America has partially repaid her debt to the Eastern
continent. Maize and the potato are very valuable
additions to the field agriculture of Europe and the
East, and the tomato is no mean gift to the kitchen
gardens of the Old World, though certainly not an adequate
return for the multitude of esculent roots and leguminous
plants which the European colonists carried with them.
[Footnote: John Smith mentions, In his Historie
of Virginia, 1624, pease and beans as having been cultivated
by the natives before the arrival of the whites, and
there is no doubt, I believe, that several common
cucurbitaceous plants are of American origin; but
most, if not all the varieties of pease, beans, and
other pod fruits now grown in American gardens, are
from European and other foreign seed.
Cartier, A.D. 1535-’6, mentions “vines,
great melons, cucumbers, gourds [courges], pease,
beans of various colors, but not like ours,”
as common among the Indians of the banks of the St.
Lawrence—Bref Recit, etc., reprint.
Paris, 1863, pp. 13, a; 14, b; 20, b; 31, a.] I wish
I could believe, with some, that America is not alone
responsible for the introduction of the filthy weed,
tobacco, the use of which is the most vulgar and pernicious
habit engrafted by the semi-barbarism of modern civilization
upon the less multifarious sensualism of ancient life;
but the alleged occurrence of pipe-like objects in
old Sclavonic, and, it has been said, in Hungarian
sepulchres, is hardly sufficient evidence to convict
those races of complicity in this grave offence against
the temperance and the refinement of modern society.

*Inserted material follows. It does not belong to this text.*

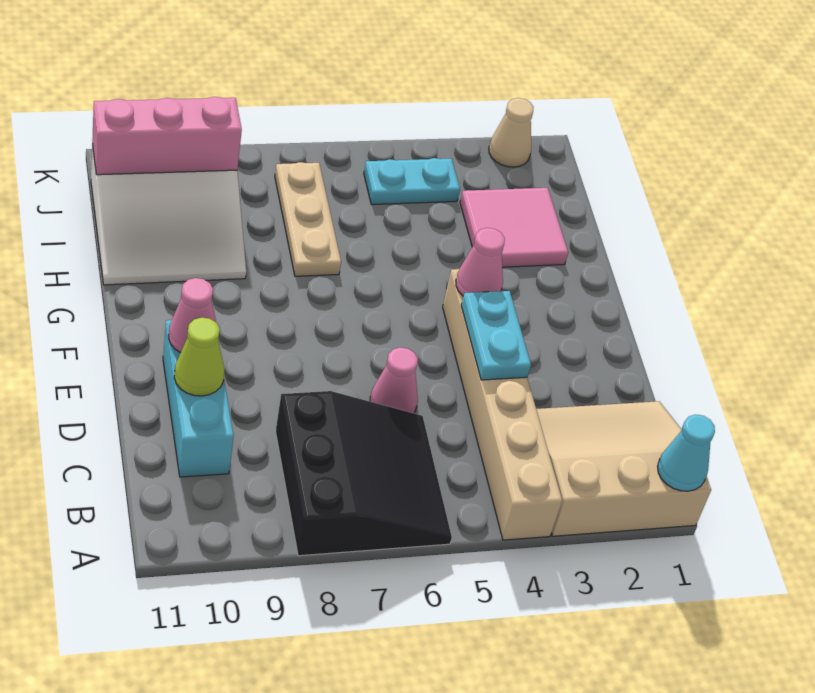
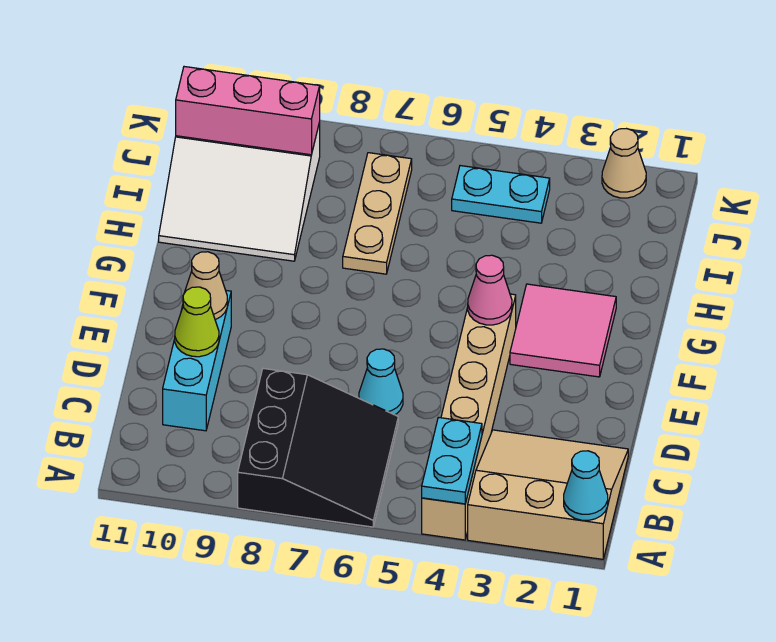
cyan plate D4:E4 level 2 -> cyan plate A4:B4 level 2
pink cone D6 level 1 -> cyan cone D6 level 1
pink cone E10 level 2 -> tan cone E10 level 2
pink tile H2:I3 level 1 -> pink tile F2:G3 level 1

Lamentable as are the evils produced by the too general
felling of the woods in the Old World, I believe it
does not appear that any species of native forest
tree has yet been extirpated by man on the Eastern
continent. The roots, stumps, trunks, and foliage
found in bogs are recognized as belonging to still
extant species. Except in some few cases where
there is historical evidence that foreign material
was employed, the timber of the oldest European buildings,
and even of the lacustrine habitations of Switzerland,
is evidently the product of trees still common in
or near the countries where such architectural remains
are found; nor have the Egyptian catacombs themselves
revealed to us the former existence of any woods not
now familiar to us as the growth of still living trees.
[Footnote: Some botanists think that a species
of water lily represented in many Egyptian tombs has
become extinct, and the papyrus, which must have once
been abundant in Egypt, is now found only in a very
few localities near the mouth of the Nile. It
grows very well and ripens its seeds in the waters
of the Anapus near Syracuse, and I have seen it in
garden ponds at Messina and in Malta. There is
no apparent reason for believing that it could not
be easily cultivated in Egypt, to any extent, if there
were any special motive for encouraging its growth.